» **Given data**

##############################

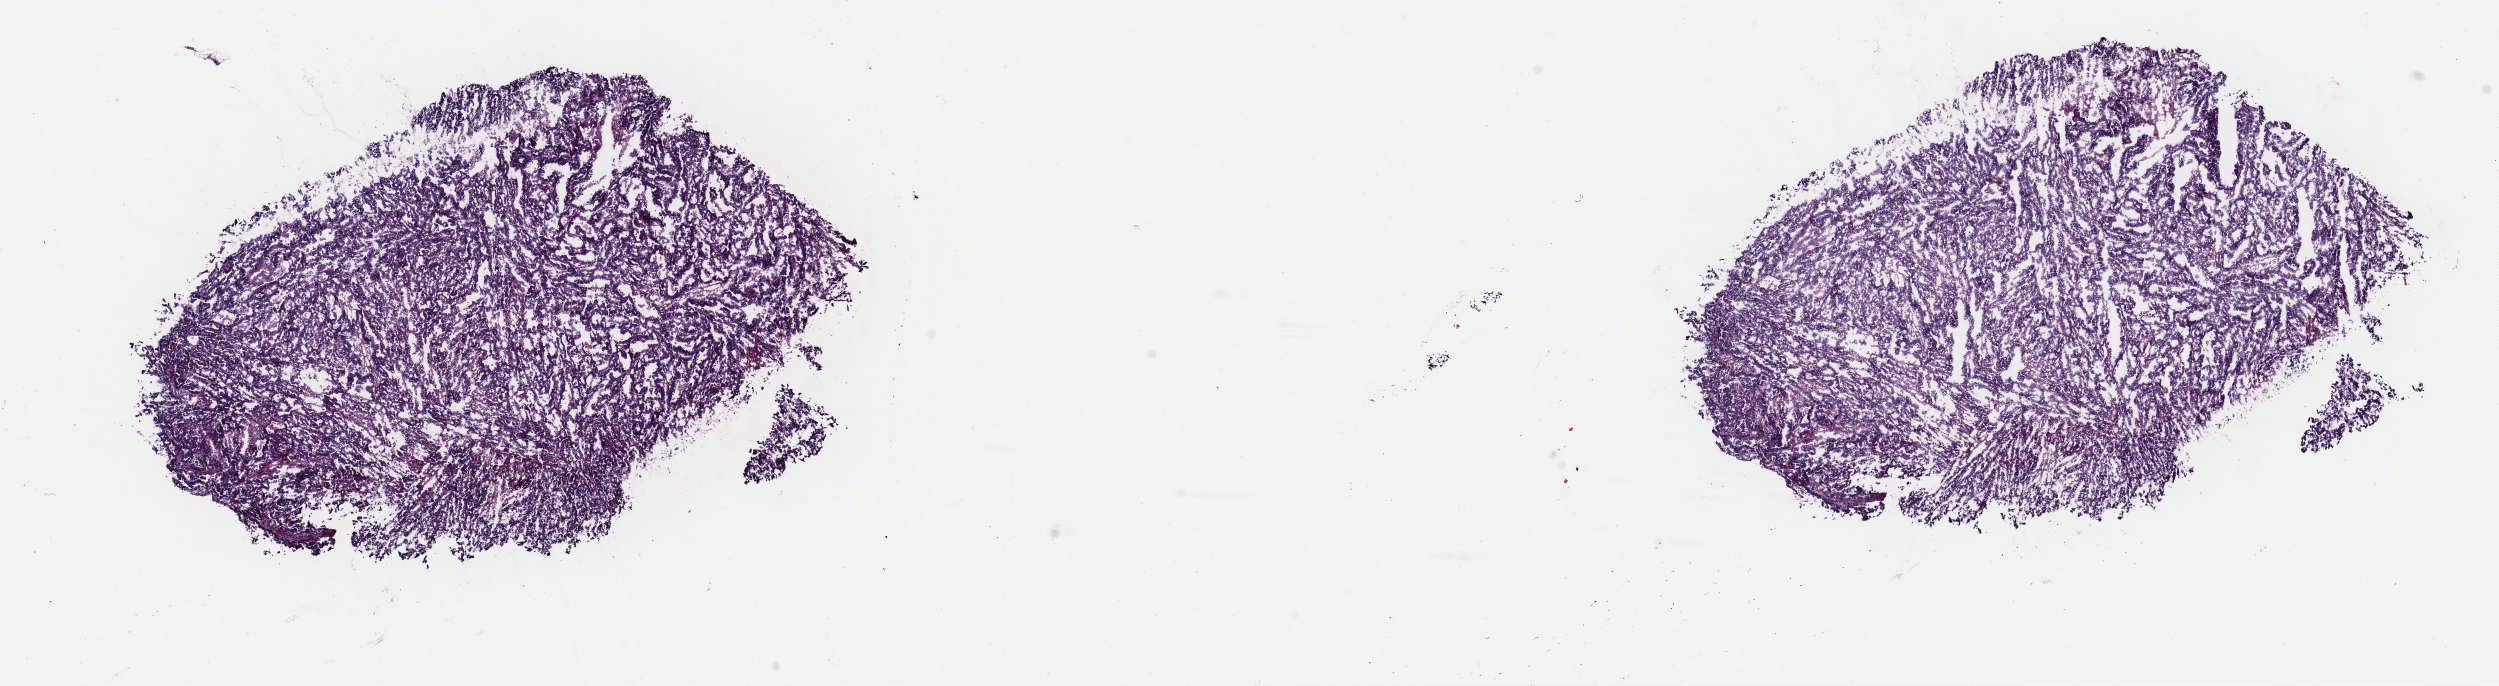
Whole-slide histology image, H&E-stained, a low-resolution overview of the entire scanned area, about 19.7 x 5.4 mm. Frozen section. Sample: primary tumour, uterus. Patient: female, age at initial diagnosis 67 years. Histologic grade: G2 (moderately differentiated). Pathologist review of this section (percent, as recorded): tumour cells 90%, tumour nuclei 94%, normal cells 0%, stromal cells 2%, necrosis 8%. Infiltration values recorded for this section: lymphocyte infiltration 1%, monocyte infiltration 0%, neutrophil infiltration 1%.
- FIGO stage: IA
- histologic diagnosis: Serous cystadenocarcinoma, NOS (endometrium)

##############################

Write out each line of the data exactly; the images should be left out.

Whole-slide histology image, H&E-stained, a low-resolution overview of the entire scanned area, about 19.7 x 5.4 mm. Frozen section. Sample: primary tumour, uterus. Patient: female, age at initial diagnosis 67 years. Histologic grade: G2 (moderately differentiated). Pathologist review of this section (percent, as recorded): tumour cells 90%, tumour nuclei 94%, normal cells 0%, stromal cells 2%, necrosis 8%. Infiltration values recorded for this section: lymphocyte infiltration 1%, monocyte infiltration 0%, neutrophil infiltration 1%.
- FIGO stage: IA
- histologic diagnosis: Serous cystadenocarcinoma, NOS (endometrium)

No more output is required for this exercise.